▶ [Task] Copy every line of the entries below word for word, in the order given.
* Begin *
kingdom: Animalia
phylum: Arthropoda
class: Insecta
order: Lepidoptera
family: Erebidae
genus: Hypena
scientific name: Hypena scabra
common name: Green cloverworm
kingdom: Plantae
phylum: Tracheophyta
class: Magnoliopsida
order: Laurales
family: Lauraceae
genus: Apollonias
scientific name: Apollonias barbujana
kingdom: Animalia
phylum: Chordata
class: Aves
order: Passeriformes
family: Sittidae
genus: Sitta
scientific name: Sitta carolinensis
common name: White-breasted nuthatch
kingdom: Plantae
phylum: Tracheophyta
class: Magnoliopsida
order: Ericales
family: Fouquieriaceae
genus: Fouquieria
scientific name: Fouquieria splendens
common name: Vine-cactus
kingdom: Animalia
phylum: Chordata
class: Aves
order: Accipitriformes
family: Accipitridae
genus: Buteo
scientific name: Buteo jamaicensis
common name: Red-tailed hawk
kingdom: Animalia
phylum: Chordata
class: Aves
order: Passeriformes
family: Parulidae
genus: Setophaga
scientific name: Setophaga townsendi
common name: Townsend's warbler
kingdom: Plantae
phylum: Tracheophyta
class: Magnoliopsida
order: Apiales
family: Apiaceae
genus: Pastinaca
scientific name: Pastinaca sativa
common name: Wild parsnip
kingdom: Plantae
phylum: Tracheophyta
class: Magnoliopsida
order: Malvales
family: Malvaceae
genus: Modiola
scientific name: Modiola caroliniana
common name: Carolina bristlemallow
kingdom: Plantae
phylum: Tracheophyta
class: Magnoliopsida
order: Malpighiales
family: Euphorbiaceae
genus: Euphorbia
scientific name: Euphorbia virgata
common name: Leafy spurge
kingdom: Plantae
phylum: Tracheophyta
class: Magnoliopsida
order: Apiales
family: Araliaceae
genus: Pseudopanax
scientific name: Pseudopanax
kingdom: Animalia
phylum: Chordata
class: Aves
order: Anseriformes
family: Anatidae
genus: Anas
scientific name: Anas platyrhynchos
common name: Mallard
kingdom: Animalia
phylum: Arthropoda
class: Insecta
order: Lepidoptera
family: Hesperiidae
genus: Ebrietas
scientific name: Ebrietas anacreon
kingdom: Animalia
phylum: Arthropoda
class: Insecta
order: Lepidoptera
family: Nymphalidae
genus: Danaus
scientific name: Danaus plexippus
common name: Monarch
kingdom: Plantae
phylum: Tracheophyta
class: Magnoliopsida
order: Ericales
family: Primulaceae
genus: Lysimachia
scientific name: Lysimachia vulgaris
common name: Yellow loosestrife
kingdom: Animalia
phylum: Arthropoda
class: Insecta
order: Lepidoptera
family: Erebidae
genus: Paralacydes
* End *
▶ [Output of the exercise]
kingdom: Animalia
phylum: Arthropoda
class: Insecta
order: Lepidoptera
family: Erebidae
genus: Hypena
scientific name: Hypena scabra
common name: Green cloverworm
kingdom: Plantae
phylum: Tracheophyta
class: Magnoliopsida
order: Laurales
family: Lauraceae
genus: Apollonias
scientific name: Apollonias barbujana
kingdom: Animalia
phylum: Chordata
class: Aves
order: Passeriformes
family: Sittidae
genus: Sitta
scientific name: Sitta carolinensis
common name: White-breasted nuthatch
kingdom: Plantae
phylum: Tracheophyta
class: Magnoliopsida
order: Ericales
family: Fouquieriaceae
genus: Fouquieria
scientific name: Fouquieria splendens
common name: Vine-cactus
kingdom: Animalia
phylum: Chordata
class: Aves
order: Accipitriformes
family: Accipitridae
genus: Buteo
scientific name: Buteo jamaicensis
common name: Red-tailed hawk
kingdom: Animalia
phylum: Chordata
class: Aves
order: Passeriformes
family: Parulidae
genus: Setophaga
scientific name: Setophaga townsendi
common name: Townsend's warbler
kingdom: Plantae
phylum: Tracheophyta
class: Magnoliopsida
order: Apiales
family: Apiaceae
genus: Pastinaca
scientific name: Pastinaca sativa
common name: Wild parsnip
kingdom: Plantae
phylum: Tracheophyta
class: Magnoliopsida
order: Malvales
family: Malvaceae
genus: Modiola
scientific name: Modiola caroliniana
common name: Carolina bristlemallow
kingdom: Plantae
phylum: Tracheophyta
class: Magnoliopsida
order: Malpighiales
family: Euphorbiaceae
genus: Euphorbia
scientific name: Euphorbia virgata
common name: Leafy spurge
kingdom: Plantae
phylum: Tracheophyta
class: Magnoliopsida
order: Apiales
family: Araliaceae
genus: Pseudopanax
scientific name: Pseudopanax
kingdom: Animalia
phylum: Chordata
class: Aves
order: Anseriformes
family: Anatidae
genus: Anas
scientific name: Anas platyrhynchos
common name: Mallard
kingdom: Animalia
phylum: Arthropoda
class: Insecta
order: Lepidoptera
family: Hesperiidae
genus: Ebrietas
scientific name: Ebrietas anacreon
kingdom: Animalia
phylum: Arthropoda
class: Insecta
order: Lepidoptera
family: Nymphalidae
genus: Danaus
scientific name: Danaus plexippus
common name: Monarch
kingdom: Plantae
phylum: Tracheophyta
class: Magnoliopsida
order: Ericales
family: Primulaceae
genus: Lysimachia
scientific name: Lysimachia vulgaris
common name: Yellow loosestrife
kingdom: Animalia
phylum: Arthropoda
class: Insecta
order: Lepidoptera
family: Erebidae
genus: Paralacydes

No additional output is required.